- _REQUEST_
In the passage on the healing of the man born blind, where did Jesus tell the man to go and wash his face? Please answer briefly.

- _SELECTED PASSAGE_
::::::::

Hierodeacon Rafael Misiaoulis, Theologian

Christ has risen! He has risen indeed!

The sixth Sunday after Easter and we hear in church the Gospel reading concerning the Lord’s healing of the man who had been blind since birth. The healing of the blind man was a stinging rebuke to the Pharisees, who were not minded to receive the words of Christ[2]. The fact of being healed was the starting point for the man’s salvation, which, at the end of the reading, is expressed as a confession of his faith.

According to the Gospel narrative in John[3], as Jesus was going through Jerusalem, He encountered a man who’d been born blind[4]. Out of sympathy for His creation, He made clay by spitting on some soil, spread it on the man’s eyes and then told him to go to the pool of Shiloam and wash his face[5]. We should mention here that, at that time, people who were lepers, blind, childless or poor were considered to be under punishment from God for very onerous sins. Both in religious and social terms they were marginalized and, to all intents and purposes, were living dead. But then along came Our Lord, Who gave the lie to this whole idea, which was prevalent at that time.

The cause of his blindness wasn’t any sin committed by him or his parents[6]. He was born blind in order that the glory of God might be revealed. Sickness and pain aren’t always the result of our personal sins, but may be the consequence of our imperfect human nature or of our own individual constitution.

No sooner had he shown complete obedience to the Lord than his sight returned immediately and he could see normally. Everyone who knew him wondered whether it was the same person, how he’d been healed, how his eyes had been opened[7]. He boldly declared the truth before them, saying he’d been healed by a man called Jesus.

::::::::

[Dataset entries]

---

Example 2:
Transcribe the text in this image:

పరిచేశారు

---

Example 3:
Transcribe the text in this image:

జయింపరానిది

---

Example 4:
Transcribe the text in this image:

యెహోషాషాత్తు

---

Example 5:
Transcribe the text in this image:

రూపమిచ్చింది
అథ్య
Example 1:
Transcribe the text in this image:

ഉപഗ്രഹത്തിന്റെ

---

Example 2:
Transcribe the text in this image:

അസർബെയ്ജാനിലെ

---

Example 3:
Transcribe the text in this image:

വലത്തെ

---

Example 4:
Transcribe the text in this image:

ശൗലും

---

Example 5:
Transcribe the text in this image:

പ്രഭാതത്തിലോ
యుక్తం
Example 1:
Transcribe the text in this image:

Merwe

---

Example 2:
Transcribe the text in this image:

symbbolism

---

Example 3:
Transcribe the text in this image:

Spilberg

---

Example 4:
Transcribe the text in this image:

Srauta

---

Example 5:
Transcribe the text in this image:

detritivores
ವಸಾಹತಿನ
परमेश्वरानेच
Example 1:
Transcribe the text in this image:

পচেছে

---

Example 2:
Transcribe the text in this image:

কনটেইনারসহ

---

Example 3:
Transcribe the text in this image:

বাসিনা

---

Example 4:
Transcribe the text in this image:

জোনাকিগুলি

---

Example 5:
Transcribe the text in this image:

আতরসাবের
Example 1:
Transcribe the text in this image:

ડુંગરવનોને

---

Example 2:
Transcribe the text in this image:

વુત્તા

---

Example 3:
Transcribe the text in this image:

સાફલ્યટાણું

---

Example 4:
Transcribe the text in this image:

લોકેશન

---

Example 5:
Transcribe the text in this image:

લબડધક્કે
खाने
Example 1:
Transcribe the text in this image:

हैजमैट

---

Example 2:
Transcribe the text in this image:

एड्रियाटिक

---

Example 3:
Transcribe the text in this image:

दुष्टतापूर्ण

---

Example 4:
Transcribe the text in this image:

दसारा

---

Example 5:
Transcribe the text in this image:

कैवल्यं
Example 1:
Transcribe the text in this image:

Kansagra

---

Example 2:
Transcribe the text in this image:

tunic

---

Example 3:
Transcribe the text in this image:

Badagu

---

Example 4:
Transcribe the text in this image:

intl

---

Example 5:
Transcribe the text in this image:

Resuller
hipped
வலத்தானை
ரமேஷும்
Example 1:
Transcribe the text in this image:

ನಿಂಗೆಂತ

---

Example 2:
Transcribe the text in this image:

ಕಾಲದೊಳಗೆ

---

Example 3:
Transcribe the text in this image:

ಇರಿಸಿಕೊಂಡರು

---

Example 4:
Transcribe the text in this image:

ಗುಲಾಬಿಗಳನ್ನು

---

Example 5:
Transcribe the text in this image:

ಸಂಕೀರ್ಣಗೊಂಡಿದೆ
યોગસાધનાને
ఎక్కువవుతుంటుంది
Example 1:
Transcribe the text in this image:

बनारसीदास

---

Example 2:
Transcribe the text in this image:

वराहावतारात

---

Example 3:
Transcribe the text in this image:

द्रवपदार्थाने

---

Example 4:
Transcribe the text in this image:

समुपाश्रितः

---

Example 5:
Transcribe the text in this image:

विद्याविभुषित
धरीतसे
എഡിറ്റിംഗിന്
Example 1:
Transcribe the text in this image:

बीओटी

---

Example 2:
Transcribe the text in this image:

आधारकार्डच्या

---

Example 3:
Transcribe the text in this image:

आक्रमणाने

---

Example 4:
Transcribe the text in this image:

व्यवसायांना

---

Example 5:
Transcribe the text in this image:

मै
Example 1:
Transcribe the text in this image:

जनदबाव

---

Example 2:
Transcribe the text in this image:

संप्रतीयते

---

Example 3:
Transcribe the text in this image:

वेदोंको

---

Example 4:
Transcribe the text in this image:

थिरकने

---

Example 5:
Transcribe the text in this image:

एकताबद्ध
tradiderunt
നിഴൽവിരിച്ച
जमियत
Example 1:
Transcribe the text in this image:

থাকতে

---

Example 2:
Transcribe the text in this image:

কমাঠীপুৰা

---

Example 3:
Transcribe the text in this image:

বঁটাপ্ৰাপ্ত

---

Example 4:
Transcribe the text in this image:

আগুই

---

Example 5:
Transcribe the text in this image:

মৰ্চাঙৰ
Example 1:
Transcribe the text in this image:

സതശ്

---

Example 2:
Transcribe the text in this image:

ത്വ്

::::::::

- _ANSWER IN FULL_
To the pool of Shiloam.